Борис. Грозный
Микрорайон встретил собачьими стаями, людским шумом и по-прежнему белеющими крестами бумаги на невыбитых стеклах.
Дверь на пятом этаже тоже была цела.
Рука почти забытым движением вставила ключ в замочную скважину, замок тихо щелкнул. Звук был еле слышен, но два стоящих перед дверью человека вздрогнули, как от выстрела.
Дверь со скрипом открылась, и у Бориса закружилось в голове: на вешалке по-прежнему висели Славкины куртка и шарф.
Как будто ничего и не было.
Как будто не было этих двух месяцев длиною в жизнь.
Чашка с высохшими остатками чая на кухонном столе, пепельница с окурками. В ванной полные ведра и канистры, остатки воды в ванне. Закатившийся за дверь Славкин робот-трасформер, тапочки Иры, ее халат.
Как будто выйдет сейчас она из большой комнаты, улыбнется и тряхнет черными волосами. Следом выглянет Славик, сделает вид, что не очень-то и рад, и спросит: «Пап, что так долго? В шахматы будешь?»
Борис сел на приветствующе скрипнувший диван, закурил. Тускло блестел через слой пыли старенький «Рубин», сквозь стекло с «английским флагом» в комнату лился яркий весенний свет.
Борис несколько раз торопливо затянулся и вдруг замер, уставившись в одну точку.
— Ты что? — спросил Аланбек.
Борис посмотрел мимо него, встал, с трудом опустился на колени и запустил руку под диван.
Мягко блеснули коричневой кожей итальянские военные сапоги.
Два дня тянулись долго.
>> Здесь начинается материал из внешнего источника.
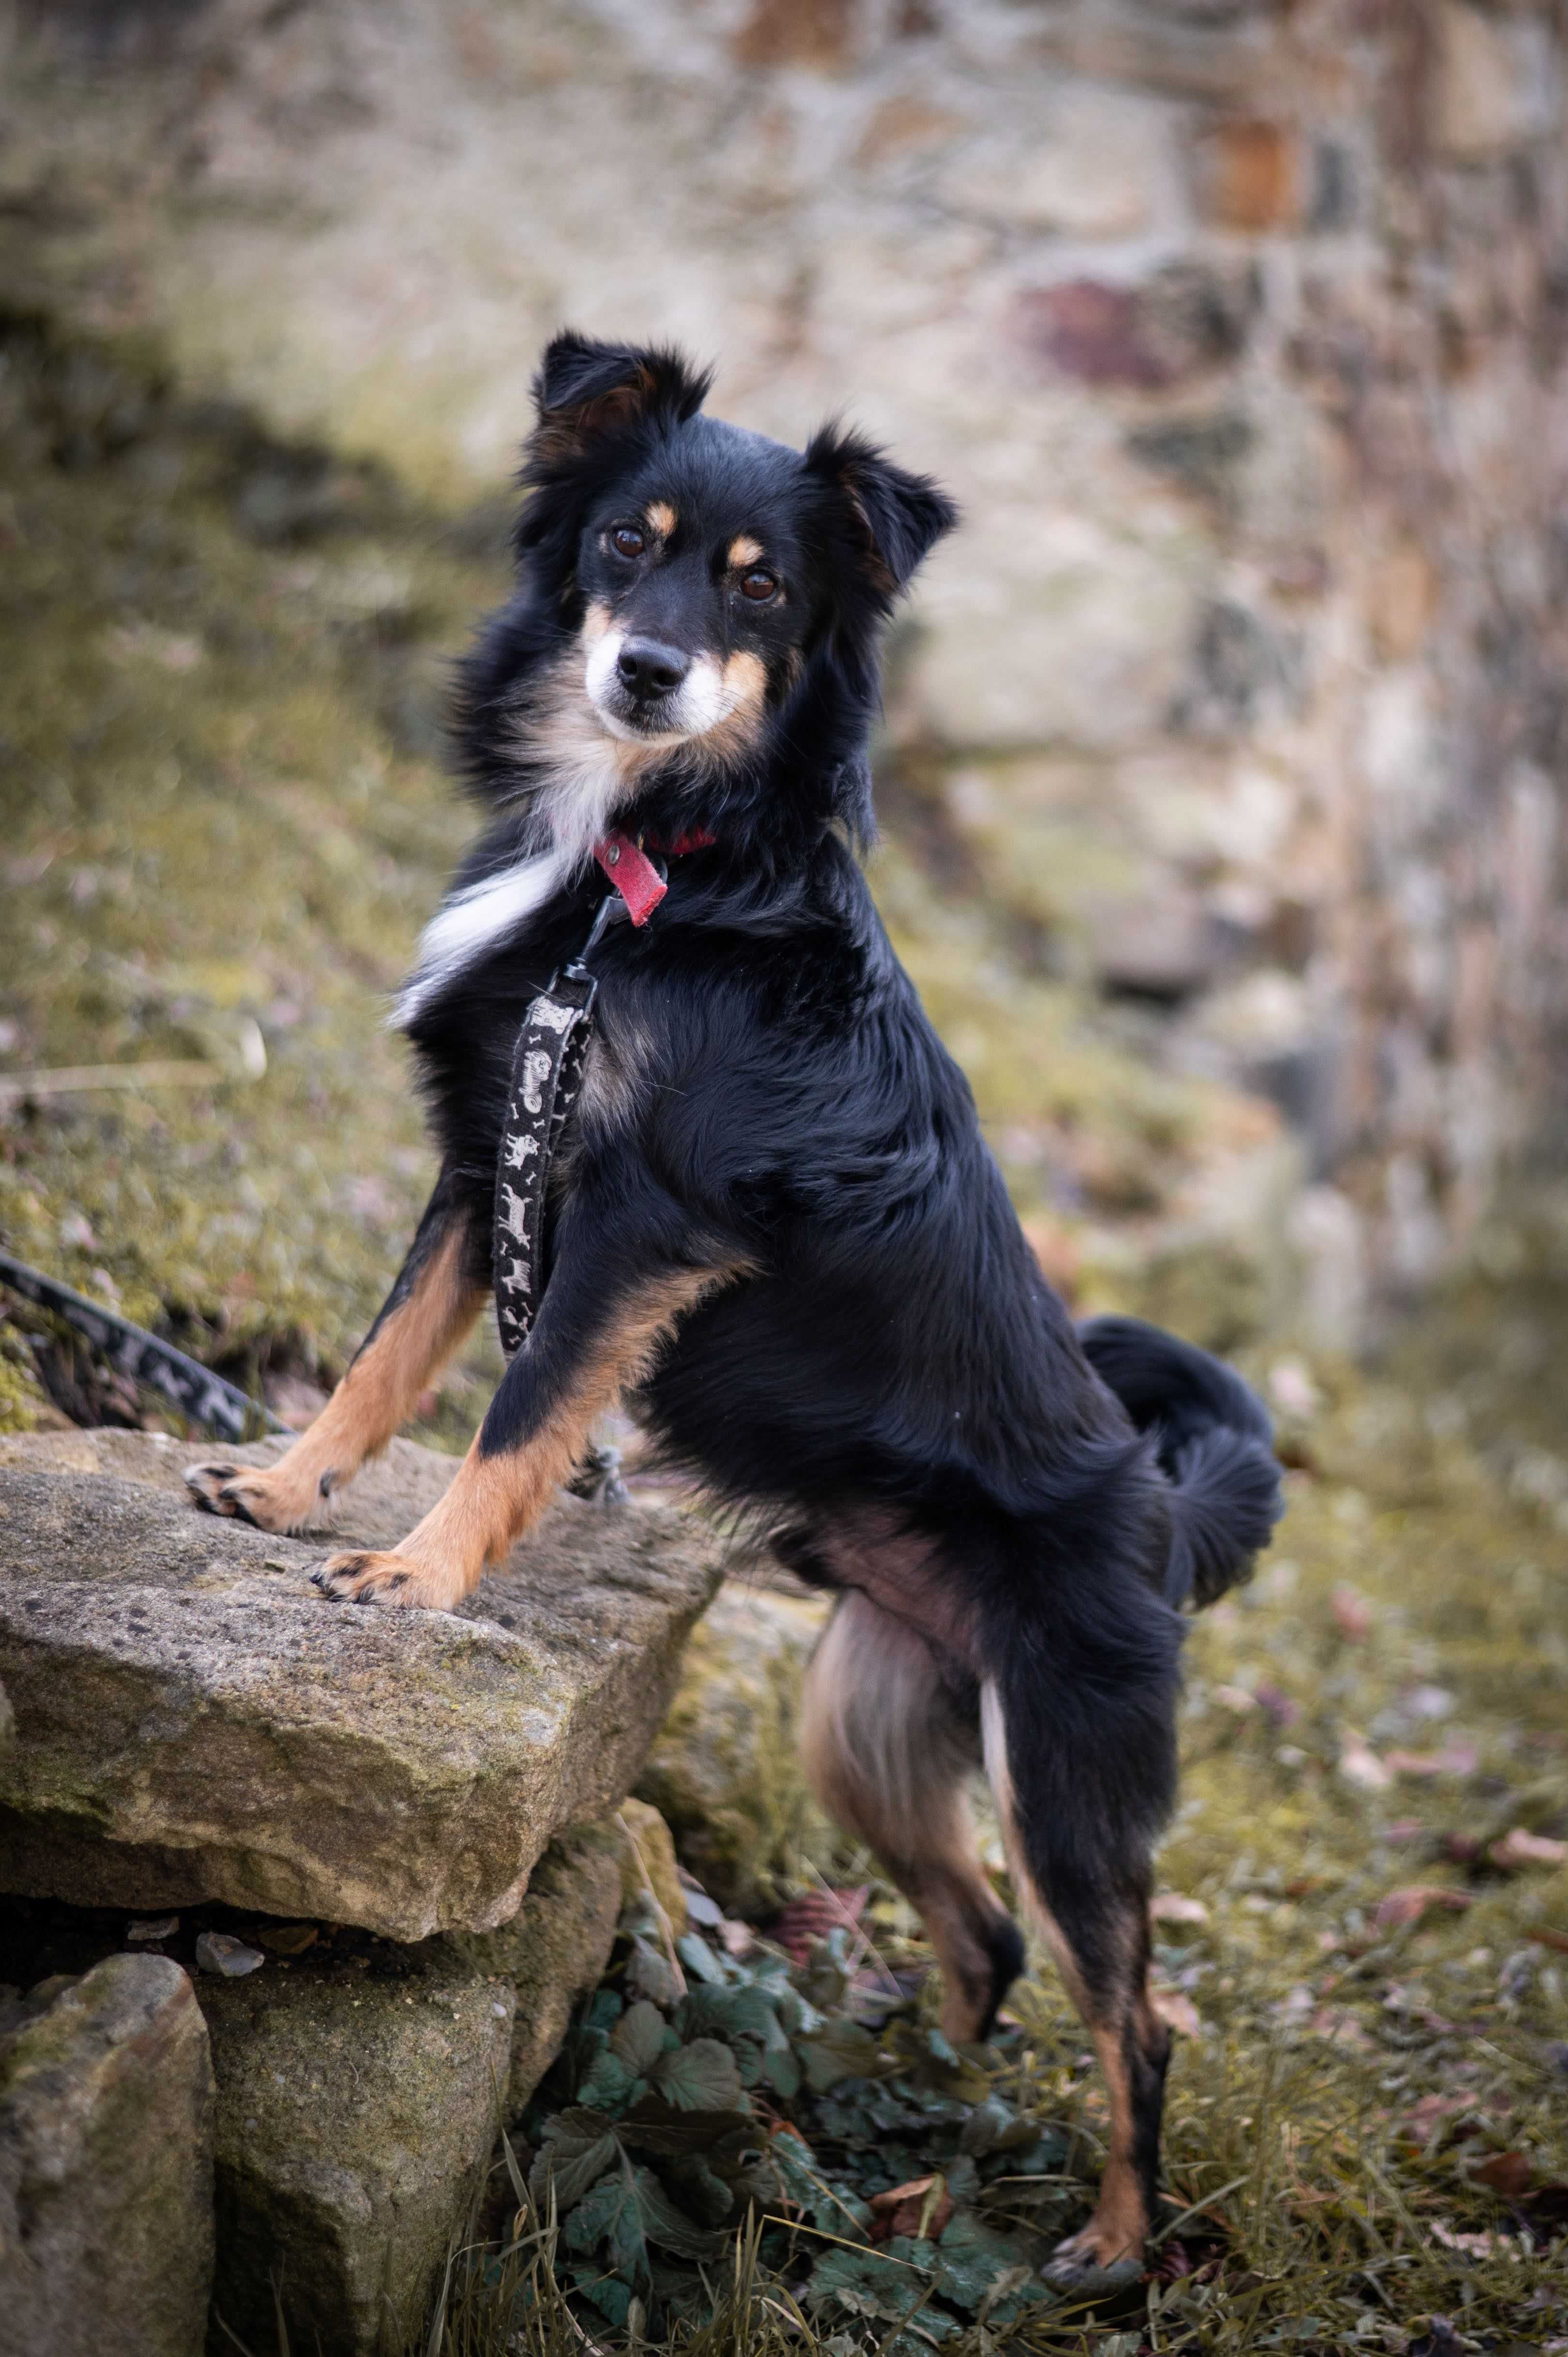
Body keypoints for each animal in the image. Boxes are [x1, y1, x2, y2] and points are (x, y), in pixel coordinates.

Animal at [186, 332, 1283, 2282]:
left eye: (763, 589)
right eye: (630, 542)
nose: (647, 668)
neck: (643, 876)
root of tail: (1159, 1505)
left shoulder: (639, 1222)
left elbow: (515, 1408)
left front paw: (416, 1578)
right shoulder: (491, 1159)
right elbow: (389, 1358)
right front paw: (288, 1482)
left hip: (1065, 1778)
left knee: (1129, 2013)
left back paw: (1104, 2236)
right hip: (863, 1722)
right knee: (985, 1941)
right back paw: (900, 2107)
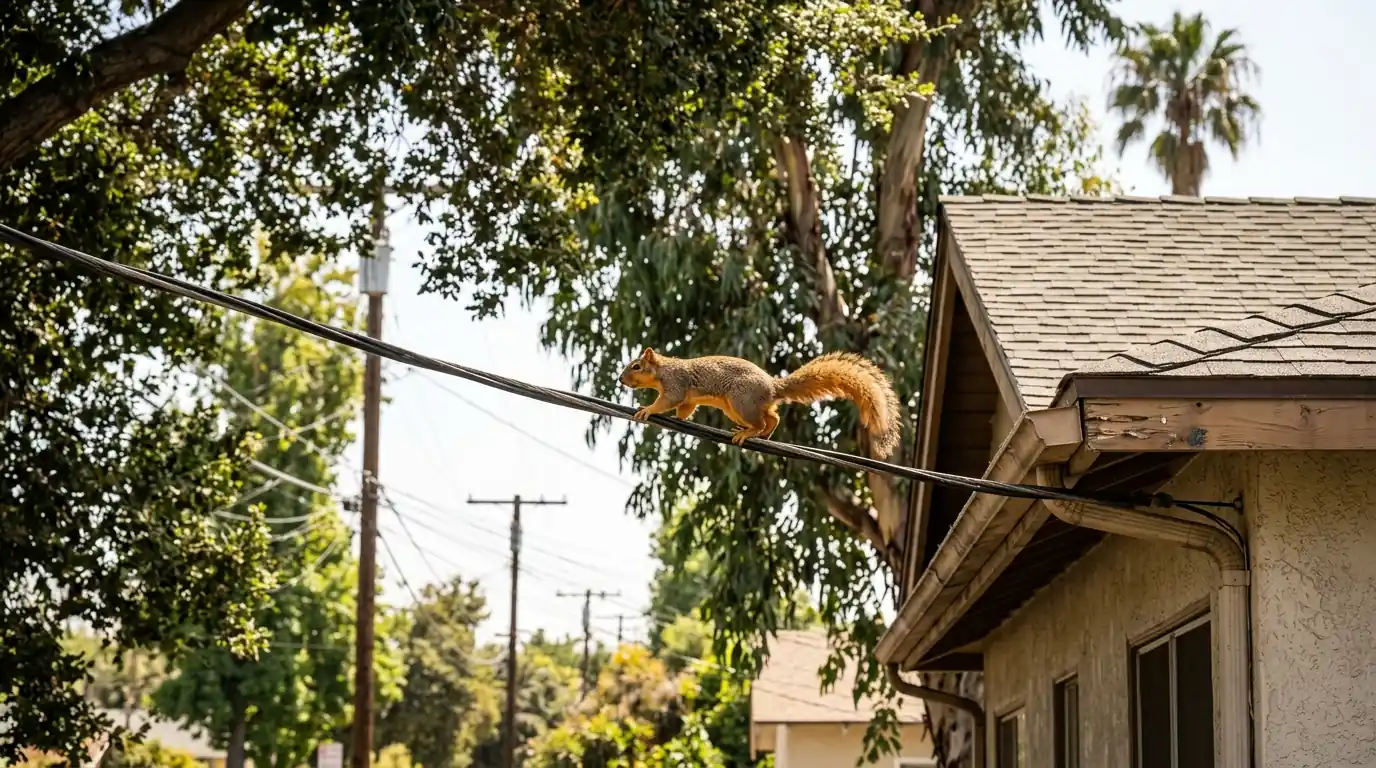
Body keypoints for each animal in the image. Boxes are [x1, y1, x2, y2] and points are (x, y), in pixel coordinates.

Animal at [618, 347, 903, 458]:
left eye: (637, 366)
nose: (621, 379)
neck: (663, 369)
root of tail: (772, 387)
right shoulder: (687, 397)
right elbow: (685, 408)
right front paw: (680, 418)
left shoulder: (676, 383)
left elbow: (668, 400)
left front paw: (646, 410)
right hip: (737, 407)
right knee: (772, 417)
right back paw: (760, 433)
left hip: (741, 401)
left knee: (763, 419)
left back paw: (749, 433)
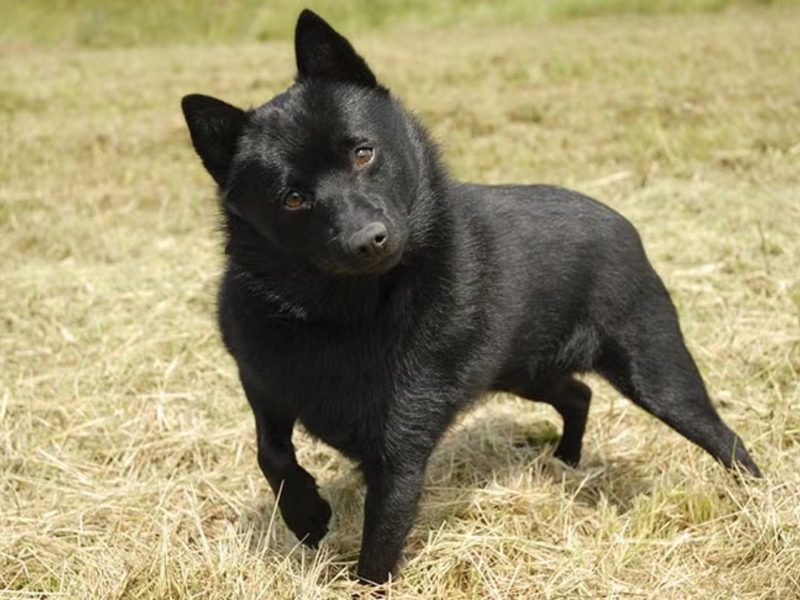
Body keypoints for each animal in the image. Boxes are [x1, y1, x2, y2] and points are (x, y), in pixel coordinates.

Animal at [181, 8, 764, 580]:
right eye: (294, 199)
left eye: (363, 153)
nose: (367, 240)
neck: (343, 314)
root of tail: (621, 221)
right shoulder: (263, 383)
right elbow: (272, 452)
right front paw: (306, 515)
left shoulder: (401, 450)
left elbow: (378, 552)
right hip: (528, 372)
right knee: (579, 394)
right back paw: (565, 461)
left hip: (656, 374)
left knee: (724, 436)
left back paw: (758, 500)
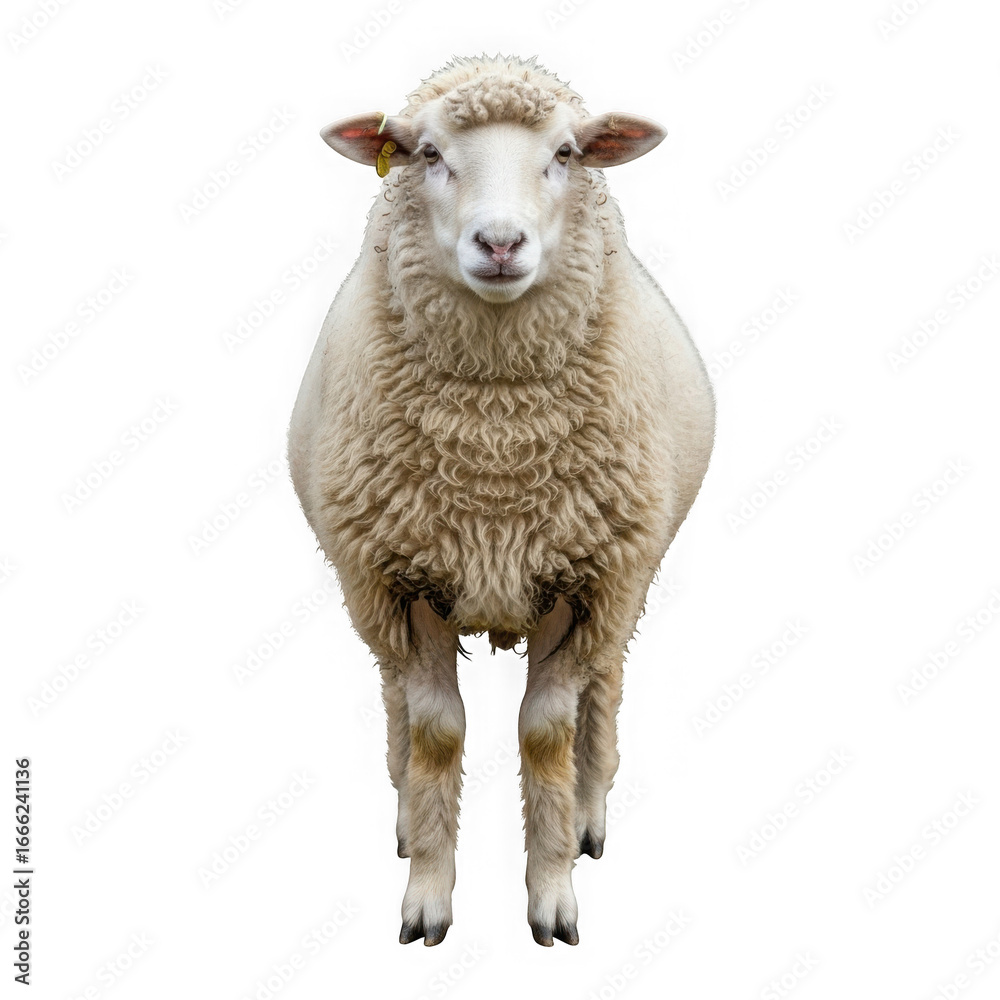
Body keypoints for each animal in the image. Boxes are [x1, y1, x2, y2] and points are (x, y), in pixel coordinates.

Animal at [288, 54, 715, 947]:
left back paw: (589, 815)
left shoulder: (587, 581)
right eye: (425, 154)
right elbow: (435, 734)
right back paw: (405, 815)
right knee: (395, 702)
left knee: (602, 696)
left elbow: (547, 733)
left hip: (628, 578)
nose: (500, 242)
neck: (496, 451)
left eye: (565, 154)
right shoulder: (400, 578)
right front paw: (427, 893)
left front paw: (552, 897)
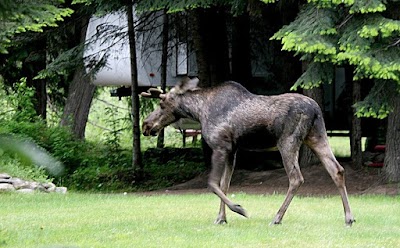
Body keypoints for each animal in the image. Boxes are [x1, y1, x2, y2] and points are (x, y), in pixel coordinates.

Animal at [142, 77, 354, 227]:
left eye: (161, 104)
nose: (146, 125)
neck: (199, 111)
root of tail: (316, 110)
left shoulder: (220, 146)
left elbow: (212, 183)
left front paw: (238, 209)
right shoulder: (232, 150)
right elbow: (225, 184)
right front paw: (221, 218)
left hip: (288, 141)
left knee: (296, 178)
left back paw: (277, 217)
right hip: (317, 136)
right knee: (337, 170)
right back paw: (349, 217)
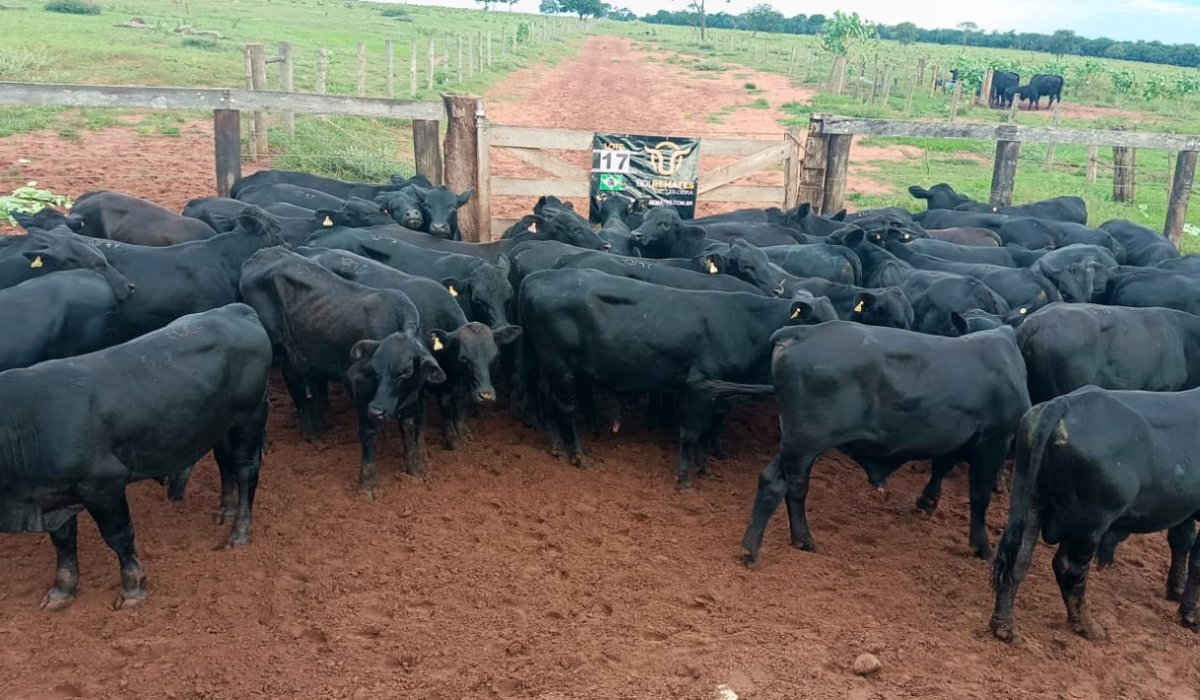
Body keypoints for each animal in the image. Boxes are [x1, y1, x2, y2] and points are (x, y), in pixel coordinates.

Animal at [0, 303, 272, 610]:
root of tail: (235, 309)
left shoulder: (104, 484)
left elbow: (119, 536)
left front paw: (133, 588)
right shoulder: (54, 497)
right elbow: (64, 542)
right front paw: (61, 590)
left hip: (250, 417)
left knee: (245, 470)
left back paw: (239, 533)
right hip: (220, 426)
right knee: (224, 462)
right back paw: (224, 511)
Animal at [239, 247, 445, 494]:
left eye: (405, 372)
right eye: (374, 370)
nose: (377, 410)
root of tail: (266, 252)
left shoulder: (412, 393)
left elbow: (409, 426)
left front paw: (415, 470)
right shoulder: (360, 382)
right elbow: (369, 433)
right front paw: (367, 483)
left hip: (293, 352)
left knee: (295, 381)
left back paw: (315, 434)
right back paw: (265, 445)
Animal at [517, 268, 835, 487]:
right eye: (815, 319)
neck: (744, 323)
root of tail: (539, 276)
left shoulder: (719, 391)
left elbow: (708, 429)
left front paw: (705, 466)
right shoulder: (698, 384)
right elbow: (691, 432)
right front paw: (684, 478)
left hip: (547, 365)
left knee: (546, 401)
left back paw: (557, 446)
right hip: (560, 365)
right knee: (565, 408)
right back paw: (578, 455)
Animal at [734, 320, 1030, 566]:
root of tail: (801, 331)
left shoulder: (958, 438)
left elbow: (942, 466)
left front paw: (928, 500)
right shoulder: (995, 439)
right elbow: (980, 496)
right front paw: (982, 547)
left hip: (798, 444)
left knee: (788, 484)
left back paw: (799, 540)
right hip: (804, 441)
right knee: (780, 485)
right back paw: (756, 548)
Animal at [989, 386, 1200, 642]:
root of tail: (1063, 404)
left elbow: (1182, 541)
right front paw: (1190, 616)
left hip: (1029, 500)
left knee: (1017, 559)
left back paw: (1004, 625)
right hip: (1091, 522)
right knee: (1069, 569)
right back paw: (1088, 626)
Ночами стреляли, днем над городом несколько раз пролетали вертолеты. На деревьях сидели вороны, на грохот вертолетов они внимания не обращали. Наверное, привыкли.
Борис отмыл почти всю грязь, только лицо и руки по-прежнему оставались серыми из-за въевшегося в кожу пепла. Как мог, подравнял бородку и волосы, подстриг обломанные ногти. Сжег всю старую одежду, надел чистую, и стал более-менее похож на человека.
Картину портил плащ. Порванный, измазанный грязью, парафином от свечек, пеплом и бог еще знает чем, плащ не походил даже на одежду бомжа. Ничего другого у него не было: все сгорело вместе с родительским домом.
— Хорош! — усмехнулся свежевыбритый Аланбек. — Говорю тебе, возьми мою куртку.
— Она на мне как на пугале висит.
— Переживешь! А так тебя в России из первого же автобуса вышвырнут.
— Может, у Светы посмотреть… — сказал Борис и осекся.
К Светлане они зашли в первый же день. Долго безрезультатно стучали в тонкую дверь на первом этаже, потом пошли по соседям. «Света? — переспросила старушка из соседней квартиры и заплакала. — Убили ее. Недели две уже. Да кто ж его знает? Ночью выстрелы слышали, а утром глядь — дверь-то открыта. Зашли, а там! Нет, только она одна лежала. Ни сына ее, ни мальчонки, только она. А вы что хотели?»
— Никак привыкнуть не могу, — виновато прошептал Борис. — Она все понять не могла, как мы добровольно в центр уходим. Вот тебе и спокойное место…
— У нас теперь везде «спокойно», — сплюнул Аланбек, — как в Багдаде.
— Может, все-таки со мной? — спросил Борис. — Как ты тут будешь?
— Что я в России не видел? Нет, я уж тут как-нибудь. Дождусь, пока Гудермес «освободят«… Не передумал? Завтра?
— Завтра, — сказал Борис. — Чего ждать?
— Тогда давай спать, — зевнул Алан. — Завтра еще до Консервного топать.
День выдался теплым. С безоблачного неба лило на землю весенний свет равнодушное солнце. Так же, как и год, так же как и десять лет назад. Солнцу не было дела до людских разборок.
А людям, собравшимся у Консервного, было не до солнца. Их занимало кое-что поважнее: люди хотели уехать. Хоть как-нибудь, хоть куда-нибудь. Лишь бы отсюда.
Через час наблюдений, Аланбек определил главную фигуру — полного флегматичного майора. К майору время от времени подходили люди, о чем-то шептались и исчезали потом в недрах автомобильной колонны.
— Вон, — шепнул Аланбек, — видишь? Иди прямо к нему, не ошибешься: за «зелень» все сделает.
— Алан, — сказал Борис, — может, и ты?
— Придется тебе теперь самому. Как кончится все — приезжай. Мой дом — твой дом, ты знаешь.
— Прощай! А может…
— Да иди ты уже! — подтолкнул его Аланбек. — И не прощай, а до свиданья!
Борис согласно кивнул, вытащил из-за подкладки волшебную стодолларовую бумажку и твердым шагом двинулся к застывшему под весенним солнцем майору.